Friday, July 03, 2009

Caledonian MilitiaMan Wins In Court

Gary McHale's name comes up a lot when you're reading about the on-going troubles between native and non-native in Caledonia, usually in a negative context, as for example when Northern Alliance Members show up at his rallies. But one of the tactics that McHale and his followers have employed--laying private charges against native protesters, and against OPP officers who have allegedly failed to arrest or in fact aided native protesters--seems to have borne fruit. The full ruling is here, and the money passage below:

Now, my early morning pre-coffee reading of this ruling suggests it is fairly limited in scope. The police have been telling McHale and co. that, look, these charges are just going to get stayed, so we won't let you lay them in the first place. The judge is saying "no", these are two separate events, and the 2nd (where the charges get stayed) follows the 1st only after a certain amount of processing by the justice system.

So, while the charges McHale files will still get tossed eventually, he will be able to use the justice system to lay a hassle on the police and natives on the other side of the barricades.


Ti-Guy said...

Christ...militia. Draft 'em all and send 'em to Afghanistan if they're so intent on defending something. Besides, boot camp is a great weight loss program and a lard-ass like McHale would certainly benefit from it.

Robert G. Harvie, Q.C. said...

BCL, thank-you for bringing this decision to your readers attention.

While I'm not fully familiar with McHale and his goings-on personally, the decision is incredibly important and, in many respects, more significant that one might at first blush understand.

As a lawyer, I don't often have the opportunity to have pride in the work of our Judiciary. This decision, I have to say, is excellent.

Finally, we see a Court giving respect to the concept that the State is not above the law, and that citizens do have some limited rights to demand accountibility of the Crown.

The point made by the Justice in question is that Parliament has, for many years, maintained the right of private citizens to institute private prosecutions.

They have that right, and cannot be denied that right, summarily, by the State.

The result is that the Crown, the "state", cannot show preference and arbitrariness in how they choose to apply the law - particularly in cases where it is suggested that an agent of the State has broken the law.

Think about that for a moment.

You believe that you have reasonable grounds to believe that an agent of the government has, oh, perhaps tortured a terrorist suspect.

This ruling basically says you are entitled to file that information, and to present it to a Justice for process without the Crown being entitled to summarily interfere and dismiss the information.
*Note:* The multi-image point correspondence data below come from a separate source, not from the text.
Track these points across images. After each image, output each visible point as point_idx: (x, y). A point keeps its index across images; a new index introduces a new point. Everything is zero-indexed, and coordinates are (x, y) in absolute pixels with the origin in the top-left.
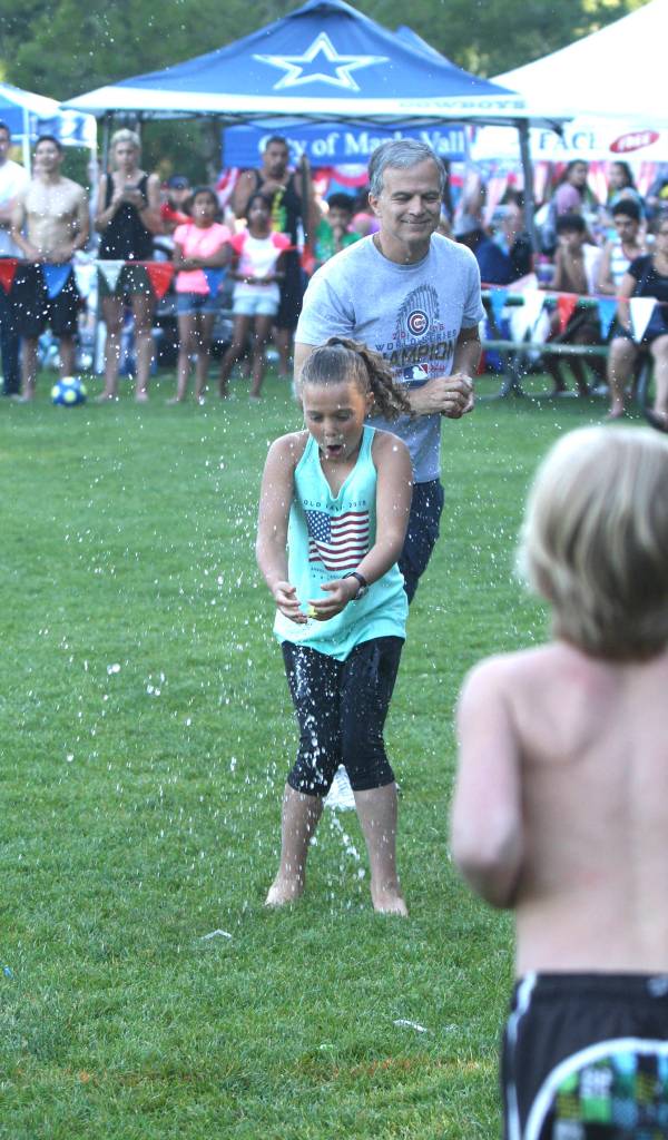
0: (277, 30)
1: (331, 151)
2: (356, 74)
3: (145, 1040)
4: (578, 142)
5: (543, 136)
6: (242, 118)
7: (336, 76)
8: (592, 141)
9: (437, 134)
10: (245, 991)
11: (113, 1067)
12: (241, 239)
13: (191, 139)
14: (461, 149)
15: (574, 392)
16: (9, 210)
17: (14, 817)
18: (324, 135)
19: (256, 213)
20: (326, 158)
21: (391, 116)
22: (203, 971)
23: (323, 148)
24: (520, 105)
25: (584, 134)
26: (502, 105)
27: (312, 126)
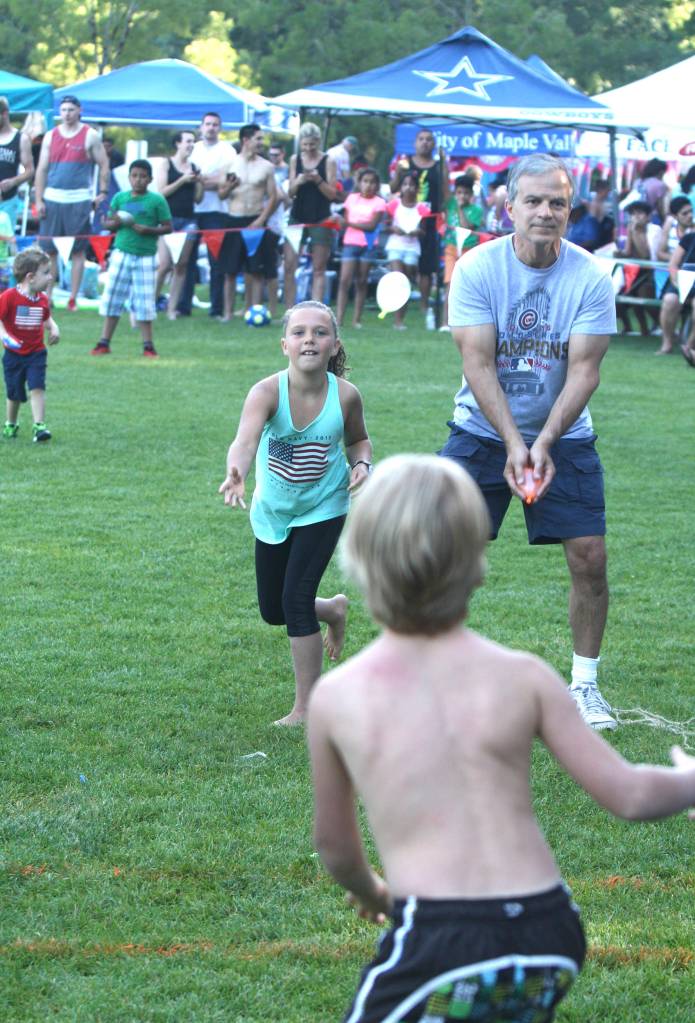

Now - it may be the case that upon the charge coming before the Court, the Crown may choose to stay the prosecution - but at that stage, we are in the public eye. And we are before a Judge, who is, in theory, independant of the State.

Certainly, the Crown can stand up and say, "We are staying this charge", but by that point, perhaps, the Press is there, and may have some pointed questions for the government regarding that direction.

An excellent decision, pure and simple.

granny said...

An excellent decision ... already made by the Supreme Court, and simply confirmed here.

It is the one useful thing Gary McHale has done, though.